THE TASK: Copy the rows below word for word, leaving out the pictures.
╭─ TASK INPUTS
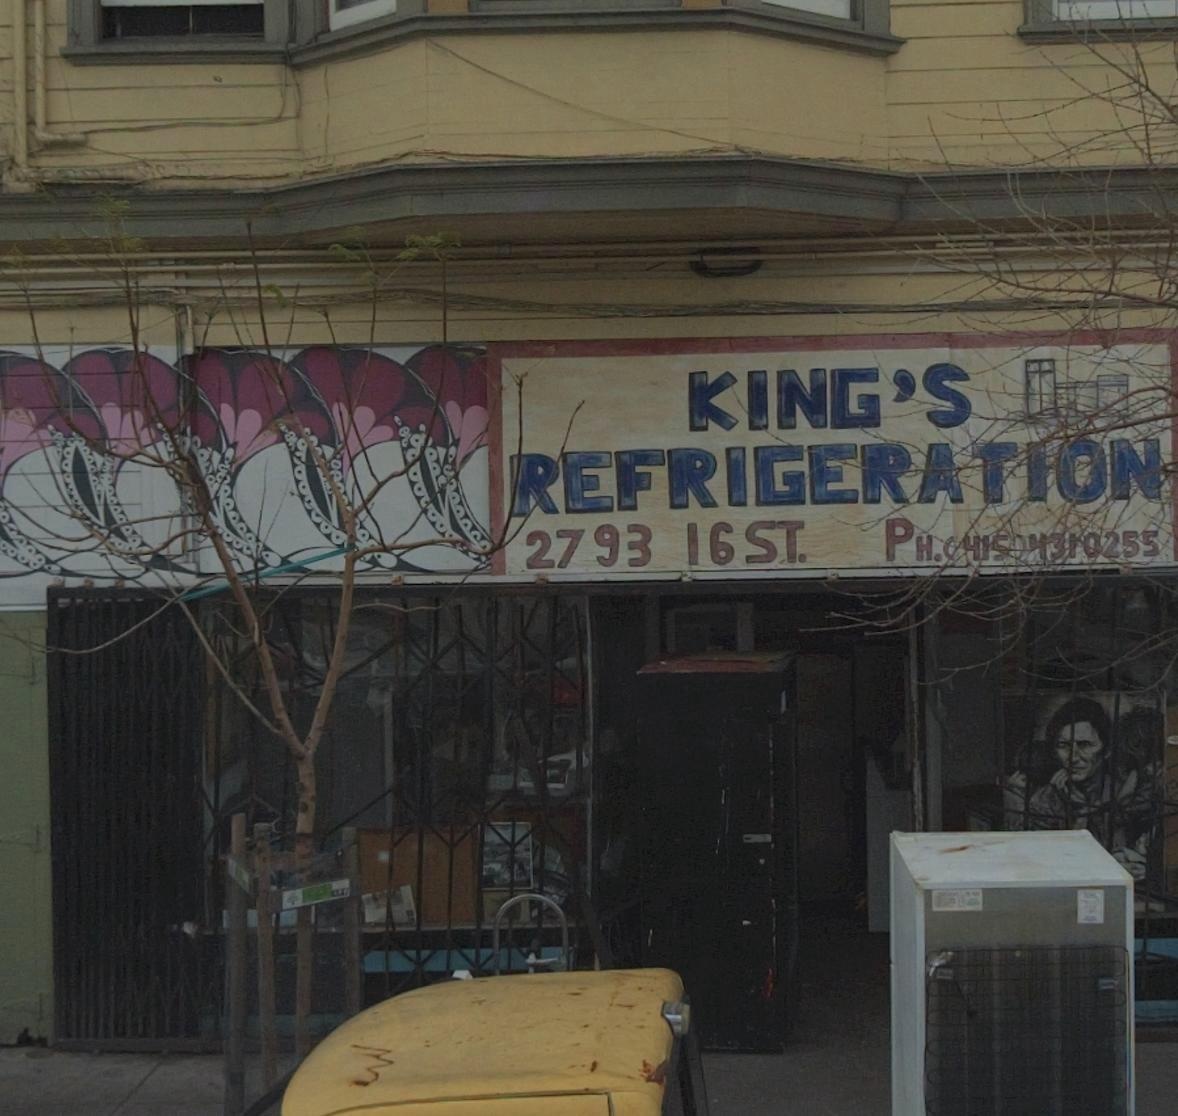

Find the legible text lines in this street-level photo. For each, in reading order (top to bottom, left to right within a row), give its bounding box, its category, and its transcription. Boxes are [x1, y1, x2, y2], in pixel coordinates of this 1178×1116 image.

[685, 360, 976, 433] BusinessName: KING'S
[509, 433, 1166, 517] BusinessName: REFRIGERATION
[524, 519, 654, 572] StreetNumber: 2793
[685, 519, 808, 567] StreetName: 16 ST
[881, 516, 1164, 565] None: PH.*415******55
╰─
REPLY:
Find the legible text lines in this street-level photo. For each, in reading order (top to bottom, left to right within a row), give its bounding box, its category, and its transcription. Boxes are [x1, y1, x2, y2], in pixel coordinates of this 1178×1116 image.

[685, 360, 976, 433] BusinessName: KING'S
[509, 433, 1166, 517] BusinessName: REFRIGERATION
[524, 519, 654, 572] StreetNumber: 2793
[685, 519, 808, 567] StreetName: 16 ST
[881, 516, 1164, 565] None: PH.*415******55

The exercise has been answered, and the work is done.